COMPITO SCRITTO 1 :: Traduca in inglese questa frase dell'estratto sul ricorso contro l'ordinanza: «Il tribunale ha recepito acriticamente le valutazioni del Gip senza tenere conto degli elementi favorevoli all'indagato, primo tra tutti l'incensuratezza.»
COMPITO SCRITTO 2 :: Porti avanti l'estratto sul ricorso contro l'ordinanza, riprendendo subito dopo la sua ultima frase.

ESTRATTO ::
3. Avverso la predetta ordinanza ricorre il R., a mezzo del difensore di fiducia, deducendo con un unico motivo di ricorso la violazione di legge ed il vizio di motivazione sia in relazione alla ritenuta sussistenza di gravi indizi di colpevolezza per il reato di cui all’art. 416 bis c.p., sia alla sussistenza delle esigenze cautelari.

Il tribunale ha recepito acriticamente le valutazioni del Gip senza tenere conto degli elementi favorevoli all’indagato, primo tra tutti l’incensuratezza.

Gli indizi sono stati tratti esclusivamente da conversazioni intercettate tra terzi senza alcun riscontro, con conseguente incertezza sulla riferibilità al ricorrente. Peraltro, emerge che il R. viene indicato come un vecchio in precarie condizioni di salute che non è in grado di reggere la carica di capo locale;

tanto, evidentemente, risulta in contraddizione con l’affermata attuale ed attiva partecipazione al sodalizio.

In ordine alle esigenze cautelari il ricorrente contesta la mancata valutazione da parte del tribunale della copiosa documentazione sanitaria prodotta al fine di attestare le patologie gravi dalle quali è affetto il ricorrente, unitamente alle altre circostanze (incensuratezza, ruolo svolto, stato di detenzione di tutti i coindagati).

INFORMAZIONI RIPORTATE ::

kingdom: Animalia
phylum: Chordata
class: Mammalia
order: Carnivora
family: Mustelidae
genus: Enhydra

RISPOSTA SCRITTA 1 :: The court uncritically adopted the assessments of the preliminary investigations judge without taking into account the elements favorable to the suspect, first and foremost his clean criminal record.

RISPOSTA SCRITTA 2 ::
Motivi della decisione

1. Il vaglio di legittimità demandato a questa Corte non può non arrestarsi alla verifica del rispetto delle regole della logica e della conformità ai canoni legali che presiedono all’apprezzamento dei gravi indizi di colpevolezza, prescritti dall’art. 273 c.p.p. per l’emissione dei provvedimenti restrittivi della libertà personale, senza poter attingere l’intrinseca consistenza delle valutazioni riservate al giudice di merito.

Va ribadito, altresì, che "gli indizi raccolti nel corso delle intercettazioni telefoniche possono costituire fonte diretta di prova della colpevolezza dell’imputato e non devono necessariamente trovare riscontro in altri elementi esterni, qualora siano: a) gravi, cioè consistenti e resistenti alle obiezioni e quindi attendibili e convincenti; b) precisi e non equivoci, cioè non generici e non suscettibili di diversa interpretazione altrettanto verosimile; c) concordanti, cioè non contrastanti tra loro e, più ancora, con altri dati o elementi certi". (Sez. 4, n. 22391, del 02/04/2003, Quehalliu Luan, rv. 224962). All’evidenza, detto principio vale a maggior ragione con riguardo alla sussistenza dei gravi indizi di cui all’art. 273 c.p.p., per i quali non è richiesta la gravita, precisione e concordanza necessarie al fine di ritenere la c.d. prova indiziaria, bensì la qualificata probabilità della colpevolezza.

Tanto vale anche nel caso di conversazioni tra terzi cui non partecipa l’indagato dalle quali ben possono trarsi elementi da cui desumere un idoneo compendio indiziario senza la necessità di riscontri esterni. Di tal che, le circostanze riferite dai dialoganti nelle conversazioni intercettate devono essere valutate esclusivamente sulla base delle regole e dei criteri generali per lo scrutinio dei presupposti di gravita indiziaria di cui all’art. 273 c.p.p..

2. Tanto premesso, nella specie, deve rilevarsi che con le censure anzidette in ordine alla valutazione del compendio indiziario il ricorrente non contesta il contenuto delle intercettazioni, bensì, l’interpretazione e la valenza indiziante.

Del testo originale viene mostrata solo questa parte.